[TASK GOAL]: Rewrite the listing below, replacing "Transcribe" with "Write out" everywhere it appears and keeping everything else the same.

[INPUT MATERIAL]:
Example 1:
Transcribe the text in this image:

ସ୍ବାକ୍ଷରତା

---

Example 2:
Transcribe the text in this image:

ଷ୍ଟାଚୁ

[EXERCISE SOLUTION]:
Example 1:
Write out the text in this image:

ସ୍ବାକ୍ଷରତା

---

Example 2:
Write out the text in this image:

ଷ୍ଟାଚୁ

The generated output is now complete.